3. Suppose we now add migration subsequent to the initial dispersal, but without cross-breeding among the groups. Picking up this last point in #2, if individuals from non-African groups outweigh those from African groups in, say, the United States, then how well could we recover from the U.S. data all the groups delineated in #2? That would be an empirical question, but the experience from agriculture warns us not to be optimistic.
4. Of course, #3 is only a thought-experiment. There has been considerable migration and cross-breeding subsequent to the initial dispersal from the place of human origin in Africa, including but not confined to the recent centuries of cross-Atlantic slavery and master-slave relations. How well could we recover from current individuals the one or more groups (as delineated in #2) that make up the individuals´ ancestry? Again, this is an empirical question. Biomedical researchers do not have to be politically biased to judge that research efforts might be more fruitfully directed along other avenues, such as those indicated by biomedical correlates of socially defined race (i.e., not the groups that would emerge from the cluster analyses in #2).
5. Perhaps, we could ask less than we have in #4. Rather than full recovery of original ancestries, we might seek simply want to predict whether an individual patient has some major biomedically relevant genes that differed, on average, among the original groups. These predictions, necessarily probabilistic, would be limited in value given the recently-emerged consensus that most medically significant traits are associated with many genes of quite small effect (McCarthy et al. 2008). Moreover, given that the groups delineated in #2 would not match the traditional subdivisions of human races or those current in the U.S.—there would be several different groups of African origin—medical practitioners would need to disregard superficial assignments to racial groups. They might just as well test directly for the presence or absence of the biomedically relevant genes.

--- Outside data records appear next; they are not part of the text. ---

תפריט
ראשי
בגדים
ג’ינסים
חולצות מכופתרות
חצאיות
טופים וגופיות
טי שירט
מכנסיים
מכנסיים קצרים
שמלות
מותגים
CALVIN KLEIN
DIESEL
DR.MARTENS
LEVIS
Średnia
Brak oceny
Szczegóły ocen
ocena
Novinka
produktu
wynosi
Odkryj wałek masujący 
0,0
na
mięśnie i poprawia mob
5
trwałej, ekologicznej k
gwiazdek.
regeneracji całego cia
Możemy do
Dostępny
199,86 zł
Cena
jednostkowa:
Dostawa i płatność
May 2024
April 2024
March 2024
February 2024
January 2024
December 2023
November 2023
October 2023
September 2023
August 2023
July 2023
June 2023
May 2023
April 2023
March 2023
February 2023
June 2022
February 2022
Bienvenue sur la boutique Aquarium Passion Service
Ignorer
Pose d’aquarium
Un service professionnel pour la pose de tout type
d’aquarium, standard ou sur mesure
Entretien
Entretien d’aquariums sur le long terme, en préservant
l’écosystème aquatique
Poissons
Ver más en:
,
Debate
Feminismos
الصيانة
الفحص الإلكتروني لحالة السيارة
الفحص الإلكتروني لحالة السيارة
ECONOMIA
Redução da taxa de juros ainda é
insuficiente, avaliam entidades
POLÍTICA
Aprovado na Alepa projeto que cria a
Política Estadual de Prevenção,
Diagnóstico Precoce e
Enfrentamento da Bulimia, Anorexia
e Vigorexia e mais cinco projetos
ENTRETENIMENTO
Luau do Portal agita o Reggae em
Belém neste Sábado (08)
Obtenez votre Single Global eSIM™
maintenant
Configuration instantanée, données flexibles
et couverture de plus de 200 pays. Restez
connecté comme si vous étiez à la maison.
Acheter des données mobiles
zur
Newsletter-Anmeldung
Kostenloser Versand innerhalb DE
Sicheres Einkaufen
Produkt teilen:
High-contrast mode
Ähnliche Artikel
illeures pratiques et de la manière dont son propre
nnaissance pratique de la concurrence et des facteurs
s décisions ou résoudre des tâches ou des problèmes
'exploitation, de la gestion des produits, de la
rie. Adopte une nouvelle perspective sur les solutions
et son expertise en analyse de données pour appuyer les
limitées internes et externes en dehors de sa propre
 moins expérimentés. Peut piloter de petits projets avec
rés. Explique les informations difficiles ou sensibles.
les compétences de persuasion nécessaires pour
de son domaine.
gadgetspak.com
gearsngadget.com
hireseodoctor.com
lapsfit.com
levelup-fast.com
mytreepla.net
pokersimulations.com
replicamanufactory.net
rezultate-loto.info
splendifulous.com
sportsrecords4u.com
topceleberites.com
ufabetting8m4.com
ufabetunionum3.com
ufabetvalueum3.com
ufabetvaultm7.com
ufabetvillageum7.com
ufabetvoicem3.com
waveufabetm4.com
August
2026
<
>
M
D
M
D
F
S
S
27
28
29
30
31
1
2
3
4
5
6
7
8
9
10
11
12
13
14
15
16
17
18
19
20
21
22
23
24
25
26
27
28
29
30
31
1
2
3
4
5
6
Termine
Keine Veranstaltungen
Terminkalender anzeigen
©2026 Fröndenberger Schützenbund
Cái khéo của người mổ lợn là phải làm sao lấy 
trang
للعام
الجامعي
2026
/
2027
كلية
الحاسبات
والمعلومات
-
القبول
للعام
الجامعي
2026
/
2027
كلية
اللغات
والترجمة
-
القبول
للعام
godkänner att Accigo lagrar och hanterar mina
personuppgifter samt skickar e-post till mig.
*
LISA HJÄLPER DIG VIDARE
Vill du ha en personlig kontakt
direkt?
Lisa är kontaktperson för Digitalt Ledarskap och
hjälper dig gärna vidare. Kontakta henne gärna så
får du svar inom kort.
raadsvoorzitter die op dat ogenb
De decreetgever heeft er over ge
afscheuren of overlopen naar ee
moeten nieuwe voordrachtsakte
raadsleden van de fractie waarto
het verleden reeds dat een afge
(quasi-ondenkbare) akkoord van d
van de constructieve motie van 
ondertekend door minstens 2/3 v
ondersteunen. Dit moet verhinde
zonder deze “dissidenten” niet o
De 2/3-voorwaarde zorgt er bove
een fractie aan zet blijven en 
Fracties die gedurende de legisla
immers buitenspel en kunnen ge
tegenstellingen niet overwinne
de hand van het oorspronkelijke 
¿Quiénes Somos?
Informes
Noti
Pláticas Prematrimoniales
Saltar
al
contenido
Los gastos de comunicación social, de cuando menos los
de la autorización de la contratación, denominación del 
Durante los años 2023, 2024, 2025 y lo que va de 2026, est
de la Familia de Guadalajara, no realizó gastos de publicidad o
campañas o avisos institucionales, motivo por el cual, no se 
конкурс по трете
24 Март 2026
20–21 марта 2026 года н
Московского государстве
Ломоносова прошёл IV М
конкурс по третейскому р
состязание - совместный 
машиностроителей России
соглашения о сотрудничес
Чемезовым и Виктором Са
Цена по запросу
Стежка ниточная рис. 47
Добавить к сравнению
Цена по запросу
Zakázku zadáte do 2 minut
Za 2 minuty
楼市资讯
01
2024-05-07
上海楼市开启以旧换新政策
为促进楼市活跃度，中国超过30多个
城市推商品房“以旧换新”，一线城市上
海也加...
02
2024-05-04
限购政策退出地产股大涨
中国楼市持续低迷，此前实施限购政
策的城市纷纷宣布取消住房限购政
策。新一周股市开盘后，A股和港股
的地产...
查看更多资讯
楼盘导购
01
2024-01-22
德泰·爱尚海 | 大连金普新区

6. If we put #1-5 aside and imagine a world in which we were able to use genetic information to assign humans to original post-dispersal groups as reliably as in the statistics class we were able to assign individuals to male and female groups. What could we do with that knowledge that there is a difference between the average genetic profiles for groups A and B when there is large within-group variation for most genetic loci (at least, for those that vary within the human species)? Let me accentuate this question with using the IQ test score case Sesardic has paid considerable attention to (2005). Suppose we knew (which we do not) that only a certain small set of genes influenced IQ test scores. What could we do with the knowledge that there is a large difference between the average IQ test score for two groups and this difference is smaller than the within-group variation? (To visualize this situation, imagine one of the axes in the Figure is IQ test score.) I would not use my ability to assign humans to original post-dispersal groups based on genetic profiles as grounds for using an individual´s membership in a group to make educational or employment decisions for the individual. But I will not speak for Sesardic; I do not know what he thinks would follow if a biological view of race were to be rehabilitated along the lines he discusses.
7. There are clearly many issues to be delved deeply into before the relevant science about human genetic variation would support a biological notion of human ancestral groupings. A biological notion of socially and historically varying racial categories lies well outside the scope of “what the best contemporary science tells us about human genetic variation.”
Cooper M, Hammer GL (eds) (1996). Plant Adaptation and Crop Improvement. CAB International, Wallingford, UK.
McCarthy MI, Abecasis GR, Cardon LR, Goldstein DB, Little J, Ioannidis JPA, Hirschhorn JN (2008) Genome-wide association studies for complex traits: consensus, uncertainty and challenges. Nature Reviews Genetics 9: 356-369.
Sesardic N (2010) Race: A Social Destruction of a Biological Concept. Biology and Philosophy 25:143-162.